I reminded her what an impact she’d had on me then.

“That whisper, as a recommended life philosophy, was both poetry and  true and that, your advice, really stayed deeply with me.”


Taken to heart, it had allowed me to remain aloof and separate from everyone, as a type of self protection,  to preserve my OWN dream.”She looked at me as though I were some stranger in a dream.I said it, again;”Don’t get too close to people, you’ll catch their dreams.”
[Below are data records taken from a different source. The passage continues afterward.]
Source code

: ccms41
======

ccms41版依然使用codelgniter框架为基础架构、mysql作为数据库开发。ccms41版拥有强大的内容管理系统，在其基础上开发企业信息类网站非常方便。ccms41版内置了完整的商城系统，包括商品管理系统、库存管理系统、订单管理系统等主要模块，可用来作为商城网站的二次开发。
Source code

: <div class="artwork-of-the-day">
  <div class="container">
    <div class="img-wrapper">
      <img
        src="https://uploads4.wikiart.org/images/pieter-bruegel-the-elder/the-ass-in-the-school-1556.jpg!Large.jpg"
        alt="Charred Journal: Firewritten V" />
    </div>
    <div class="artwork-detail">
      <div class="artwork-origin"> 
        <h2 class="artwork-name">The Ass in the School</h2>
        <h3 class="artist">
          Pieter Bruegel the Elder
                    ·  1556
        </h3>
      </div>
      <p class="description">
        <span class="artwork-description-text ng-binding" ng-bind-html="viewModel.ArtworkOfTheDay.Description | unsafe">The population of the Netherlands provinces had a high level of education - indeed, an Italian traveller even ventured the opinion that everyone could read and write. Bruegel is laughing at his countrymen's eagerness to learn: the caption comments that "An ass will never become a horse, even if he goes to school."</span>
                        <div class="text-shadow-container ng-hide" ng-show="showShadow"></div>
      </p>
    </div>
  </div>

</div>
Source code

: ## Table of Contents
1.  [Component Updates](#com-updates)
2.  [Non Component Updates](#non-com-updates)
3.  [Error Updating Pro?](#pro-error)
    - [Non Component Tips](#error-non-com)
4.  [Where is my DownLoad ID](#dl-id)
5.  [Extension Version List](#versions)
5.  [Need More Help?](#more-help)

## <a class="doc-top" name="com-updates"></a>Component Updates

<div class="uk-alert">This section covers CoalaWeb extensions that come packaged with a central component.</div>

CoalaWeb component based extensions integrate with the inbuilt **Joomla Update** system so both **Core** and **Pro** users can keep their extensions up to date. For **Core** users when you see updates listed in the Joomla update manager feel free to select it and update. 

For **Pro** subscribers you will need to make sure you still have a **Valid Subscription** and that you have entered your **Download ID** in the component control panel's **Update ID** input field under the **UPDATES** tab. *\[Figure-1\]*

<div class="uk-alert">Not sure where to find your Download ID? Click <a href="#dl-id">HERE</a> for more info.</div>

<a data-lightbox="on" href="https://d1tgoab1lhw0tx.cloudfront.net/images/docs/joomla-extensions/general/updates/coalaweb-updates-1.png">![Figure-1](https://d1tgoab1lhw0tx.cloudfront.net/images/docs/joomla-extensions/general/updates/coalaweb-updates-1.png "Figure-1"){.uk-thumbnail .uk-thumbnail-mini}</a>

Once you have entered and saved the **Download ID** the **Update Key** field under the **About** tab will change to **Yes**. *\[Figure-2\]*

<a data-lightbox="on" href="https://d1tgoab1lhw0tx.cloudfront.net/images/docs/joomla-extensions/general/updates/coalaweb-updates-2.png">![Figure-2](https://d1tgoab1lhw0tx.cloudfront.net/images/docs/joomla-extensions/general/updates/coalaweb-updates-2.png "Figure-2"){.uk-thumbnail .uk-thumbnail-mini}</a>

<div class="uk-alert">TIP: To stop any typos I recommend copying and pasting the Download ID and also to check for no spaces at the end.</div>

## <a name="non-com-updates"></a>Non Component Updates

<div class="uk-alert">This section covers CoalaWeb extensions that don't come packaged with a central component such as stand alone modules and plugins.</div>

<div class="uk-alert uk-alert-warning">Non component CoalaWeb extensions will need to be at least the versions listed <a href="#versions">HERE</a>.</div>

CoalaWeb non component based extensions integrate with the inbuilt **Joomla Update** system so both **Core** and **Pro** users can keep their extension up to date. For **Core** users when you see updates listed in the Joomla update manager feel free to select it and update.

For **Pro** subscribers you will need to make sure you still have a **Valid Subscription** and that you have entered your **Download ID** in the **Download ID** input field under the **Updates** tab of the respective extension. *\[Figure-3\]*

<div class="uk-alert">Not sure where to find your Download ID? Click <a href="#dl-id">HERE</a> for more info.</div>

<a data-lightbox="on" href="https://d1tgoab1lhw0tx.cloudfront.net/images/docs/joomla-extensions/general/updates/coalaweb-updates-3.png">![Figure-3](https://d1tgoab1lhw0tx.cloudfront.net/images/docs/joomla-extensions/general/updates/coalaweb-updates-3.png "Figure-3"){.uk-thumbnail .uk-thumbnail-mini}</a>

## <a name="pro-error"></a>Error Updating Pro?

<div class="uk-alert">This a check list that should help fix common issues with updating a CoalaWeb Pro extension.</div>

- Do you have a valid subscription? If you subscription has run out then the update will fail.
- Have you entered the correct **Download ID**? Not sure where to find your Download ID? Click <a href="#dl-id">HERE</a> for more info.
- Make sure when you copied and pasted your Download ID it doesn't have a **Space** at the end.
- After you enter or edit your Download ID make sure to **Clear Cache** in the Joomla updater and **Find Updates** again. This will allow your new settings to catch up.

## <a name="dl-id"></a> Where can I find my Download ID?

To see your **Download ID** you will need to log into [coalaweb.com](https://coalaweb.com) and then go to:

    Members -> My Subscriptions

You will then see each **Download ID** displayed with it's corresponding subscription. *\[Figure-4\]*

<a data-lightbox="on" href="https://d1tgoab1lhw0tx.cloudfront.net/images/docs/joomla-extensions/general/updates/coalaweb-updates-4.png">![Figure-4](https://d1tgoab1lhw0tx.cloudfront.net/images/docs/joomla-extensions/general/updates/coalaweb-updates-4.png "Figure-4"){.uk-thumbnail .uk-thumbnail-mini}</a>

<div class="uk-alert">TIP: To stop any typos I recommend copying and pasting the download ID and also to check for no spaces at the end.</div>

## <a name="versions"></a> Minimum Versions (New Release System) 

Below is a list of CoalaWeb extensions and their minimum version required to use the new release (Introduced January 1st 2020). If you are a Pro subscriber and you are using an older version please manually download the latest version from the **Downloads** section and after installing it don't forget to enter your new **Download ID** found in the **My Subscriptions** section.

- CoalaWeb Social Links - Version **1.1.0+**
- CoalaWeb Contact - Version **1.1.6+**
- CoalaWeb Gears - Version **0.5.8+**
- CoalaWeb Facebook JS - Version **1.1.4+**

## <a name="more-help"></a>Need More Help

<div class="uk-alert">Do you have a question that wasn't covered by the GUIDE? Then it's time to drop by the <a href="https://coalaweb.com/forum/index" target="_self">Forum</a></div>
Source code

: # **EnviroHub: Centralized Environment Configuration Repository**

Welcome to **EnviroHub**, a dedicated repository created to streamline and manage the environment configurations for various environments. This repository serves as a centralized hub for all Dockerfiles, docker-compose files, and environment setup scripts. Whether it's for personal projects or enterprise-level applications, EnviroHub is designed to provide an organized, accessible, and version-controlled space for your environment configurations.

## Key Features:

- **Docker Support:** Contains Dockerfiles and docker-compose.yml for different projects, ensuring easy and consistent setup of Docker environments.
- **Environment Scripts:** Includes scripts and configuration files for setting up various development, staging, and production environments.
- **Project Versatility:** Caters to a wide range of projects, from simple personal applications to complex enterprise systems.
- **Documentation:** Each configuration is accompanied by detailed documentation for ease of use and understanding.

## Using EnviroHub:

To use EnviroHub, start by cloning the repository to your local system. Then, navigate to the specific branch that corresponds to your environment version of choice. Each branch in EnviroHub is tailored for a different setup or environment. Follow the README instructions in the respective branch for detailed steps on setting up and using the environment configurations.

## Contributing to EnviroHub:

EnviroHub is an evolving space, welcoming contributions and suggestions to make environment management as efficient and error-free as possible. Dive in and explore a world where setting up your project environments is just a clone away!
She was thoughtful and then looked worried.

She looked into my eyes.

“I never told you that.” …

“You shouldn’t get too close, because…”

“Germs”, she said.

“Oy, I said that you’ll catch their GERMS.”

“I told you and your sister MANY times;

“Don’t get too close to people, ’cause you’ll catch their GERMS.” she said, again.

“That advice, I ALWAYS told you.”

“And YOU’RE supposed to be the smart one?!”

“Oy,” she groaned in pain.

” Take me over to the dining room; it’s still too early for the lunch, but I want to get there anyway, early.”

That wrong belief had overshadowed every relationship in my life with an ambivalence and a craving to just be left alone.

If one was alone, one was safe from what people could do to you, I had always reasoned.

But, I had been running from my own shadow..

Two marriages and a dozen influenzae later, I had realized her truth too late.